You might well wonder what types of questions can be addressed by using corpus analysis. The answer is, of course, various types, which might include the following examples:
- ✓ Prepositions: Work for a company? At a company? In a company?
- ✓ Collocations: Ground floor or first floor?
- ✓ Lexical form: One way street? One-way street? Oneway street?
- ✓ Register: In academic writing, should I avoid "I" and "we"?
Class Material
Immediately below you'll find worksheets, both for our class activities and for practice in your spare time. The image to the right, you ask? That is, of course, a wordsmith.
Corpus @ Brigham Young University
Here you'll find a variety of corpora from different languages, genre, and areas. As you'll see on the webpage, Mark Davies is the eminent gentleman behind this massive undertaking.

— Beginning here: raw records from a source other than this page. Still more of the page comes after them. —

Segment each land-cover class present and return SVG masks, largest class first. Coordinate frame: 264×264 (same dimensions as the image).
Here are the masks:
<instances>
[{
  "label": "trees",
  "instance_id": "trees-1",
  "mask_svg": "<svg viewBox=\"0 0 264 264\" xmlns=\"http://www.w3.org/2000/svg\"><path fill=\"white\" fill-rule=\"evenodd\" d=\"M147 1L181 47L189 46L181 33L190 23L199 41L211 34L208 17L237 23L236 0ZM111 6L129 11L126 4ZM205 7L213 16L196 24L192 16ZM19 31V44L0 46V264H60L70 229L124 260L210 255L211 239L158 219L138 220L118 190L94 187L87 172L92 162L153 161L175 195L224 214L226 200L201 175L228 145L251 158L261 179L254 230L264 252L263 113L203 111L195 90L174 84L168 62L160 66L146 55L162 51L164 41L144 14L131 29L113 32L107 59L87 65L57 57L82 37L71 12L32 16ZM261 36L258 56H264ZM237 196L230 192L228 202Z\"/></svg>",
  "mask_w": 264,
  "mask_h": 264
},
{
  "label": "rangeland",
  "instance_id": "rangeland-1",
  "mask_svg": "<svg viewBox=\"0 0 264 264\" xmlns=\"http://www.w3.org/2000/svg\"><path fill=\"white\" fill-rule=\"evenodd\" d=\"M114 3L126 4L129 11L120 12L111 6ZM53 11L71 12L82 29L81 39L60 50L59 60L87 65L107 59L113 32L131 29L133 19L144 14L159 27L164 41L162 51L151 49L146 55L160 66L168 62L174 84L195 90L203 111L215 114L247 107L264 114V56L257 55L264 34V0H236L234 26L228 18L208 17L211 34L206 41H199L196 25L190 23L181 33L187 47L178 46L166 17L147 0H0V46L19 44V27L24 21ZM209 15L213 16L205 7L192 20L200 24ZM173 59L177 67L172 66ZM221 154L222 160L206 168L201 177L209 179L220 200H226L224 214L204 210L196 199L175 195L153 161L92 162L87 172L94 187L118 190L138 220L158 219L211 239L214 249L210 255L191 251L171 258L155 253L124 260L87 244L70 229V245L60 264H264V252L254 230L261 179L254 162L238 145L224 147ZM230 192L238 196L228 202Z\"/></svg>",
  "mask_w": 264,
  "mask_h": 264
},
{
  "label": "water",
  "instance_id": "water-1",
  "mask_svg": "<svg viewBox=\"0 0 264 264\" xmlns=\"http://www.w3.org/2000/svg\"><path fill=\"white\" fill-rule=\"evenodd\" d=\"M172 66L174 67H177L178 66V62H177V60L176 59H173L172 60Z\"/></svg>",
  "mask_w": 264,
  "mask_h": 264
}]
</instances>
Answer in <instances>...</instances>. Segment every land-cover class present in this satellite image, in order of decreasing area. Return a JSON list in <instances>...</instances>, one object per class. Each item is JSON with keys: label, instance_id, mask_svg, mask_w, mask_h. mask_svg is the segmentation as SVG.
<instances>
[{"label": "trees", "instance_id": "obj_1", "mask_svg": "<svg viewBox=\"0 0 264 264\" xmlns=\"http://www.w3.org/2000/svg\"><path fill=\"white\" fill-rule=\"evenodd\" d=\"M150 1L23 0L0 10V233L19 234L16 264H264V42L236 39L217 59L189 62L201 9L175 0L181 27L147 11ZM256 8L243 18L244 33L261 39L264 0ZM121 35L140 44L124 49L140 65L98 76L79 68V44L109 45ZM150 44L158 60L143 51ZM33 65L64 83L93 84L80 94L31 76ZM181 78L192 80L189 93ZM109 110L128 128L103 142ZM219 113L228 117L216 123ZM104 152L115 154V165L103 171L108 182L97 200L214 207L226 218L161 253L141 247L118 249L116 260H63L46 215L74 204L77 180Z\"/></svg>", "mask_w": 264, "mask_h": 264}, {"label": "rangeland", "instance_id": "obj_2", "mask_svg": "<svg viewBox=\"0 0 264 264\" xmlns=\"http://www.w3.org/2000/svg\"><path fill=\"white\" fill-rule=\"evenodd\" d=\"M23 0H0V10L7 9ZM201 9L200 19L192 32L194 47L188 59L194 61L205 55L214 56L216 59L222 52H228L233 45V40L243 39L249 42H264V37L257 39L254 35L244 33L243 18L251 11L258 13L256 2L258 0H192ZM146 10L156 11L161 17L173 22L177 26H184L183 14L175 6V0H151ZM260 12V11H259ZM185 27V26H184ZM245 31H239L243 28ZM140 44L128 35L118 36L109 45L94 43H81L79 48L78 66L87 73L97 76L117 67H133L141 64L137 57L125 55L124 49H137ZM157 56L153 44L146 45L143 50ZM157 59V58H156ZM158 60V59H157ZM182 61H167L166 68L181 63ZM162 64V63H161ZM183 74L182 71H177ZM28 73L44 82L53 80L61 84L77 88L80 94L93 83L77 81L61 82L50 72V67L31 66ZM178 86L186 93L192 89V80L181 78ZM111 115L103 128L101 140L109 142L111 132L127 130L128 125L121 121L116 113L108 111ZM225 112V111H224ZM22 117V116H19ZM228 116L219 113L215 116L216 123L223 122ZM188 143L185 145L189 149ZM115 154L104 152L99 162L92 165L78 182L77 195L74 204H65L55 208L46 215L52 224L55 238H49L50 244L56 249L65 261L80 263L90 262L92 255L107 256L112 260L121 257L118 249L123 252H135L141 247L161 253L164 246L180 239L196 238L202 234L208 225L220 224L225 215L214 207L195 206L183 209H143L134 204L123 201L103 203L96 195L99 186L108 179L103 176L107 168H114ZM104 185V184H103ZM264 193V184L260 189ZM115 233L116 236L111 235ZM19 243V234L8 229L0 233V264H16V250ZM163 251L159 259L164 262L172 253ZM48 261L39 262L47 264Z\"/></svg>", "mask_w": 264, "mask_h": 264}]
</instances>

When using the various BYU corpora, you might find the following hints helpful.
- ✓ Asterisk (star) = wild card
- ✓ Square brackets = lemmitization (various forms of word)
- ✓ Equals sign = synonyms
- ✓ Question mark = wild card (just one letter or symbol)
As you might have suspected, YouTube again has several very informative tutorials.
The Compleat Lexical Tutor
Another option is Tom Cobb's website called The Compleat Lexical Tutor.
The Michigan Corpus of Academic Spoken English (MICASE)
A further very useeful option is from the University of Michigan with its MICASE.
AntConc
Developed by Lawrence Anthony just down the street from us at Waseda, this is a very useful set of tools. Here is his webpage, on which you'll find lots of information in addition to the various types of software (including AntConc) that he has developed. For our purposes in this course, here is the AntConc webpage.
Lest this all seem beyond comprehension, Dr. Anthony has provided a series of tutorials available on YouTube.
AntConc 3.4.0 Tutorial 1: Getting Started
AntConc 3.4.0 Tutorial 2: Concordance Tool - Basic Features
I will readily admit that the Keylist tool was a mystery the first time that I tried it. Thankfully, this explains it nicely.
I'll leave it up to you to search for more helpful tutorials.
Building a Corpus
At some point you might find yourself in need of a specialized corpus. Of course, you could simply compile a very long text file all by yourself, which is of no great difficulty. Should you need to convert a text format from, say, PDF to simple text, one option is a free conversion website called Zamzar. A second option is to simply use the 'save as' routine.
Statistics and Such Cruel Things
A quick and dirty statistics note here: you will encounter the term log-likelihood when assessing whether the difference in frequency between your target text and a given corpus is statistically significant. As usual, the two significance levels of note in our field are p < .05 and p < .01. When pondering log-likelihood results, values in excess of 6.63 indicate statistically significant results at p < .01 and those in excess of 3.84 hit the p < .05 mark.